Seashore’s membership is known for its high level of donations. In 2017 $575,000 was donated by 448 individuals and organizations, almost half of total revenues and more than came from admissions. In 2017, 178 new individual and 35 new business members joined the museum. There are now 60 business members, the fruit of a concerted campaign over the last few years to recruit them.
Thanks to bequests in 2015-2018 totaling $1.2 million from just four members, the endowment fund is able to provide significant interest income for museum projects.
There were two unusual revenue sources. Lumbering on museum-owned property brought in $40,000. A private party paid the museum to build a replica of the City of Manchester (Briggs 1898), an open-platformed single-truck parlor streetcar with ornate ironwork and a plush interior that is part of the museum’s collection. It was completed in 2017.
Seashore has many more cars than can be stored under cover, and the existing barns are old and largely open on the sides. To address this, the museum has started a major program to rebuild, expand and enclose its barns. Fairview barn has been enclosed and expanded on one side, creating storage for 14 cars. Phase 2, lengthening the building, has begun and will cover another 10 cars. Total cost is $680,000. Also underway, putting doors on the Shaw barn for the first time. In 2017, Town House Shop received a new roof.

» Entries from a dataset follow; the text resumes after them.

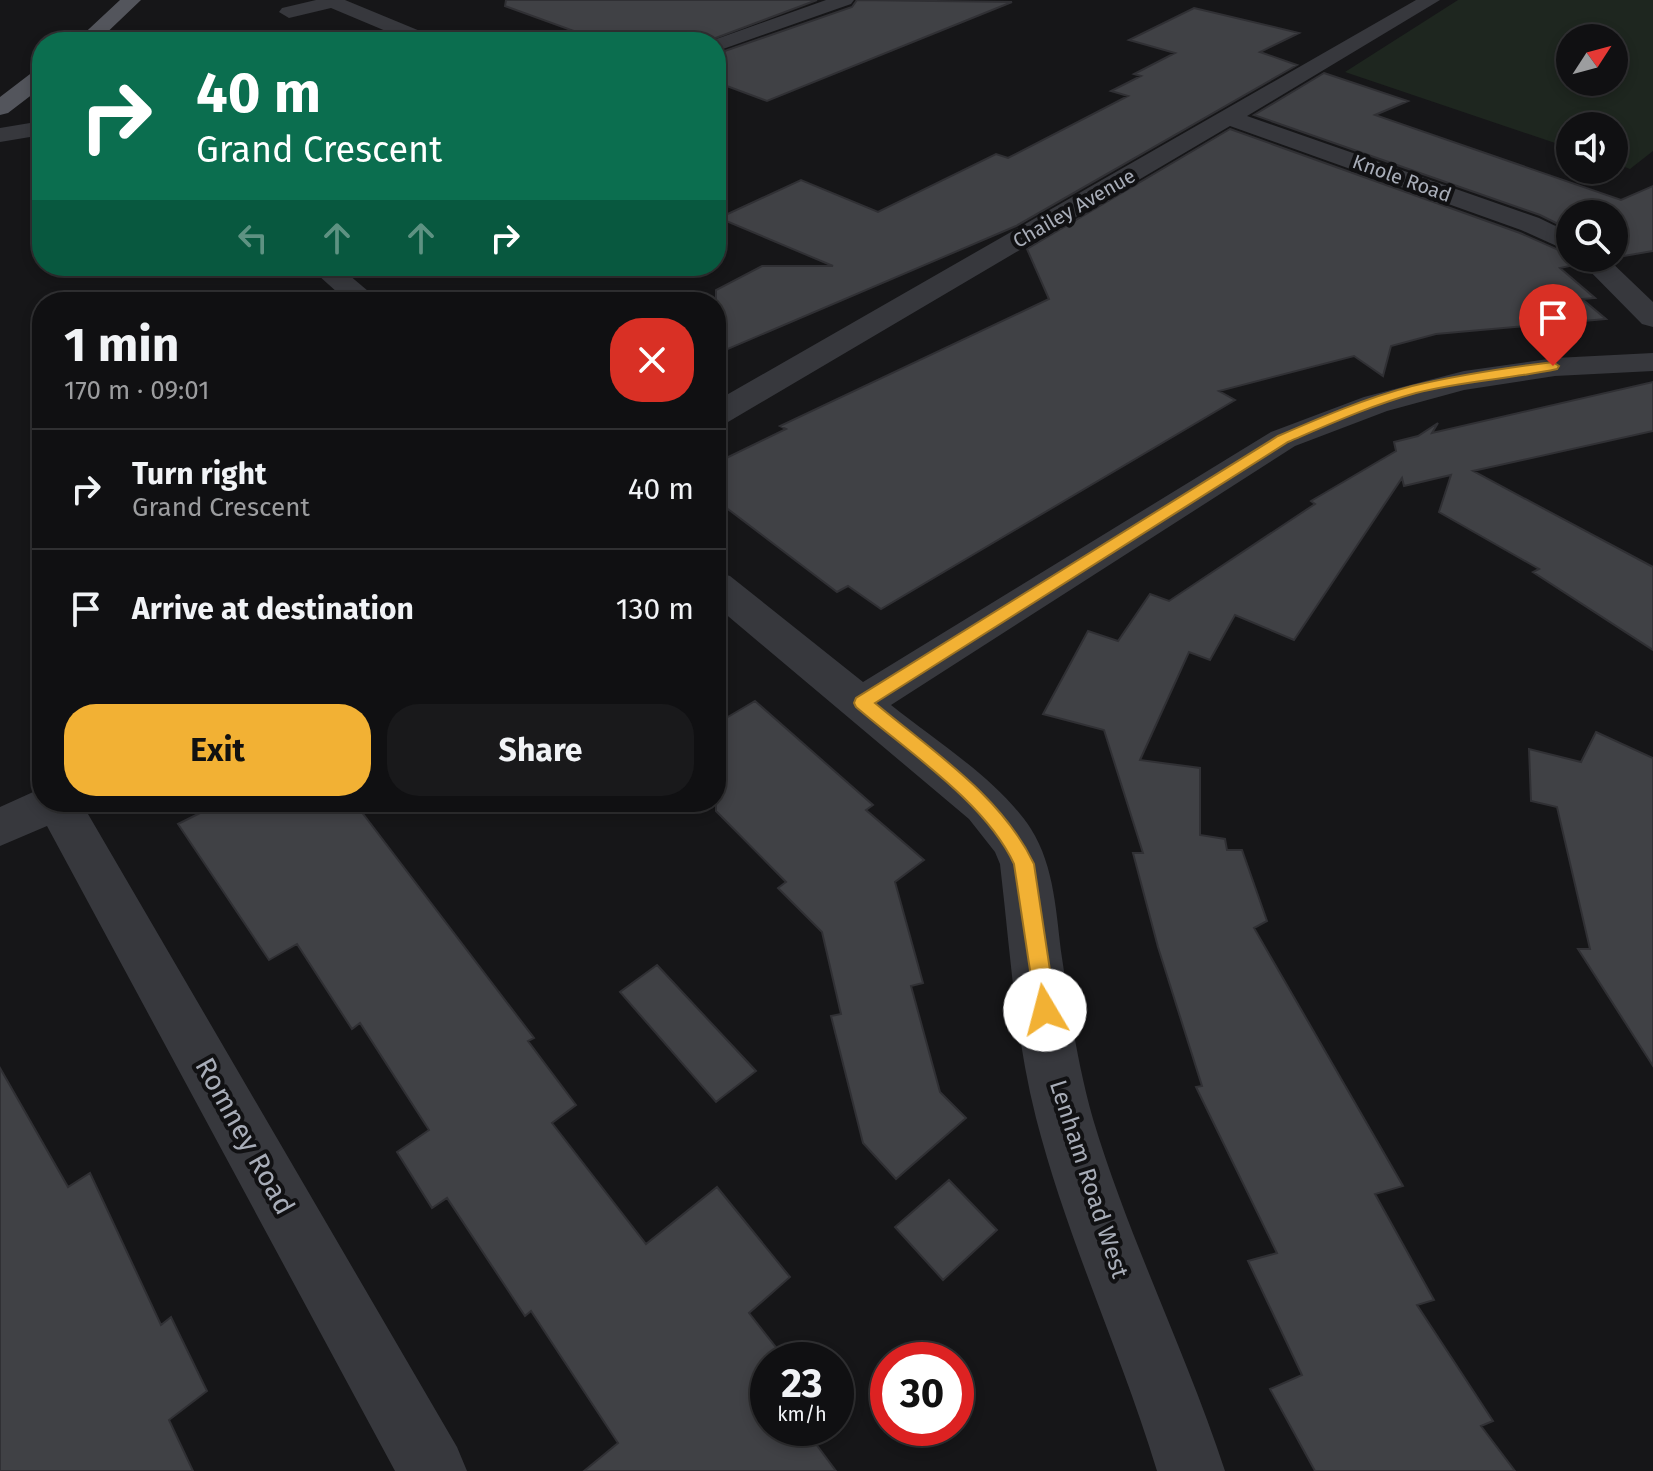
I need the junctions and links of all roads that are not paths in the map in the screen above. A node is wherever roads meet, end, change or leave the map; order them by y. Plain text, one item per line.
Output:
1 (131, 0) edge
2 (844, 0) edge
3 (330, 1) edge
4 (1423, 1) edge
5 (779, 4) dead end
6 (289, 12) dead end
7 (809, 13) junction
8 (96, 32) edge
9 (406, 32) edge
10 (726, 42) edge
11 (32, 92) edge
12 (0, 108) edge
13 (1231, 118) junction
14 (32, 130) edge
15 (0, 135) edge
16 (1556, 237) edge
17 (1605, 272) edge
18 (333, 276) edge
19 (353, 292) edge
20 (1653, 318) edge
21 (1653, 362) edge
22 (726, 409) edge
23 (726, 593) edge
24 (862, 703) junction
25 (34, 812) edge
26 (61, 812) edge
27 (0, 828) edge
28 (433, 1471) edge
29 (1191, 1471) edge

1 - 8 main road
2 - 7 street
3 - 6 street
3 - 9 street
4 - 13 street, Chailey Avenue
5 - 7 street
7 - 10 street
11 - 12 main road
13 - 16 street, Knole Road
13 - 22 street, Chailey Avenue
14 - 15 street
17 - 20 street
18 - 19 street
21 - 24 street
23 - 24 street, Lenham Road West
24 - 29 street, Lenham Road West
25 - 27 street
26 - 28 street, Romney Road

Some years ago Seashore purchased a large house near the museum entrance and rented it out. It will now be converted into the museum library, replacing a much smaller building that was not in good condition.

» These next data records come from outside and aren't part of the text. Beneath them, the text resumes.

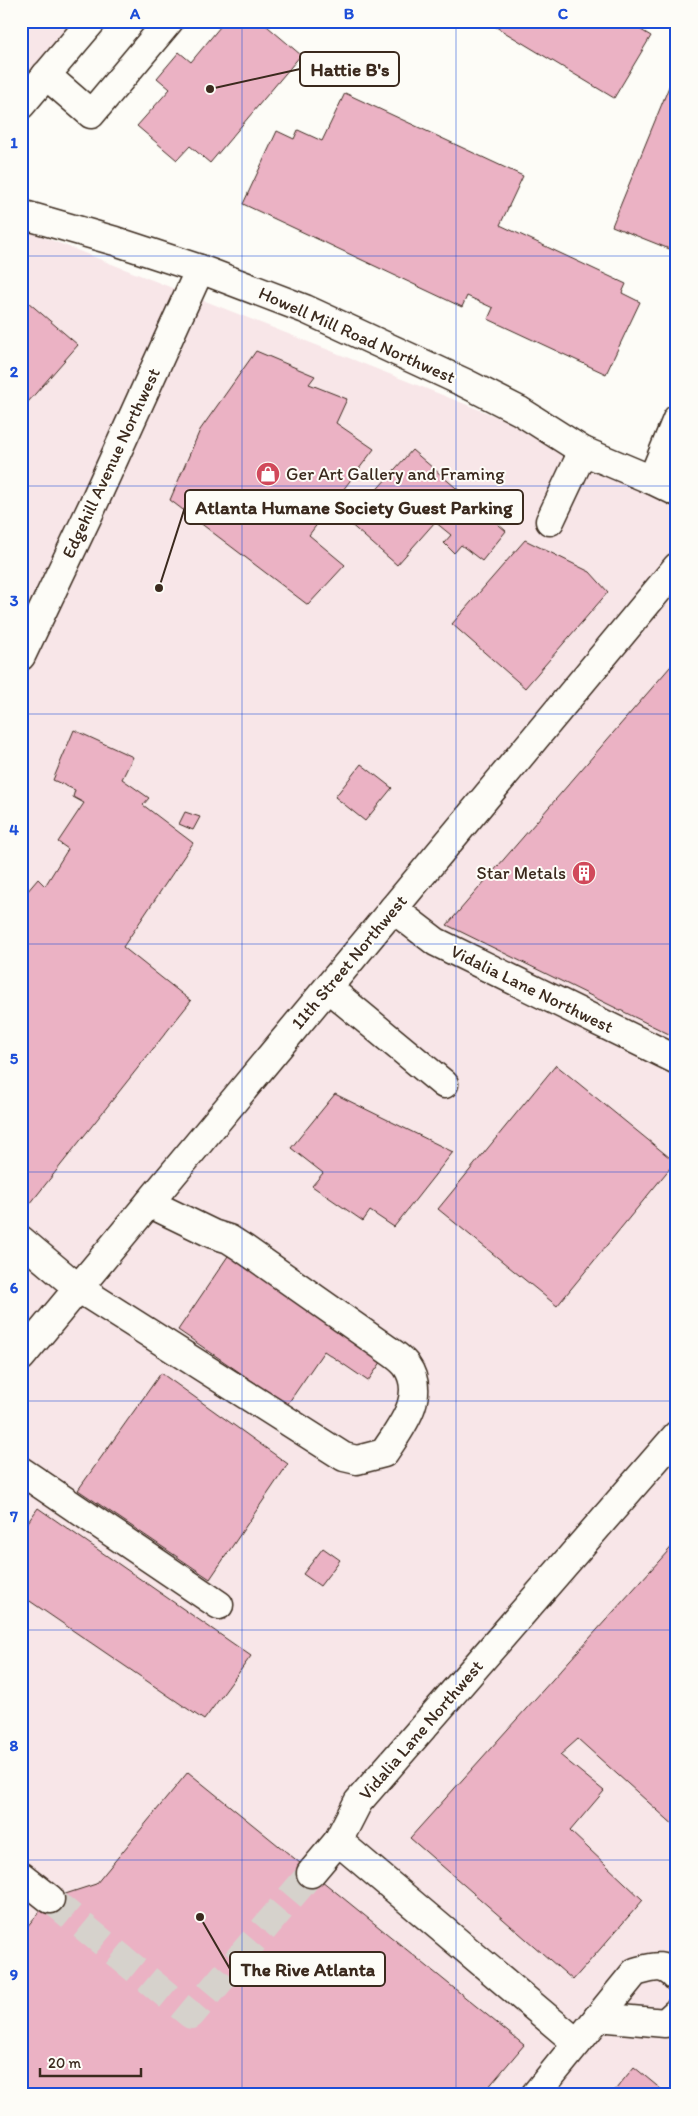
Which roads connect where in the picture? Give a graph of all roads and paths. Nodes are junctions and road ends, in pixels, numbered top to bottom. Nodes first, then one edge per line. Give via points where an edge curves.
1 (169, 21) edge
2 (90, 22) edge
3 (46, 75) junction
4 (21, 105) edge
5 (21, 214) edge
6 (200, 269) junction
7 (677, 419) edge
8 (583, 452) junction
9 (652, 480) junction
10 (677, 492) edge
11 (550, 521) dead end
12 (677, 567) edge
13 (21, 656) edge
14 (393, 909) junction
15 (328, 988) junction
16 (677, 1060) edge
17 (444, 1084) dead end
18 (149, 1203) junction
19 (21, 1240) edge
20 (78, 1288) junction
21 (21, 1357) edge
22 (677, 1435) edge
23 (21, 1471) edge
24 (219, 1605) dead end
25 (338, 1841) junction
26 (312, 1873) tunnel mouth
27 (23, 1880) edge
28 (50, 1899) tunnel mouth
29 (677, 1978) edge
30 (598, 2017) junction
31 (674, 2019) edge
32 (577, 2043) junction
33 (535, 2095) edge

1 - 3 street via 91,114
2 - 3 street
3 - 4 street
5 - 6 street, Howell Mill Road Northwest
6 - 8 street, Howell Mill Road Northwest via 305,309 466,383 520,411
6 - 13 street, Edgehill Avenue Northwest
7 - 9 street
8 - 9 street, Howell Mill Road Northwest
8 - 11 street
9 - 10 street, Howell Mill Road Northwest
12 - 14 street, 11th Street Northwest
14 - 15 street, 11th Street Northwest
14 - 16 street, Vidalia Lane Northwest via 436,942
15 - 17 street
15 - 18 street, 11th Street Northwest
18 - 20 street, 11th Street Northwest
18 - 20 street via 236,1244 388,1350 406,1366 412,1380 412,1408 384,1453 357,1460 344,1457
19 - 20 street
20 - 21 street, 11th Street Northwest
22 - 25 street, Vidalia Lane Northwest via 358,1802
23 - 24 street
25 - 26 street, Vidalia Lane Northwest
25 - 32 street
27 - 28 street
29 - 30 street via 670,1970 654,1966 635,1972
30 - 31 street via 665,2023
30 - 32 street
32 - 33 street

There are 11 cars in the Town House Shop, recently renamed in honor of Donald Curry, who recently retired but continues to volunteer. The dean of streetcar restorationists, Curry has worked at Seashore since 1953.
Restorations in progress include:
Portland-Lewiston interurban #14 Narcissus (Laconia 1912)
A major restoration of a car body that had been used as a summer cottage, but an appropriate set of trucks has been acquired. The project is currently funded by a $40,000 challenge grant from the 20th Century Electric Railway Foundation that has been matched by museum members.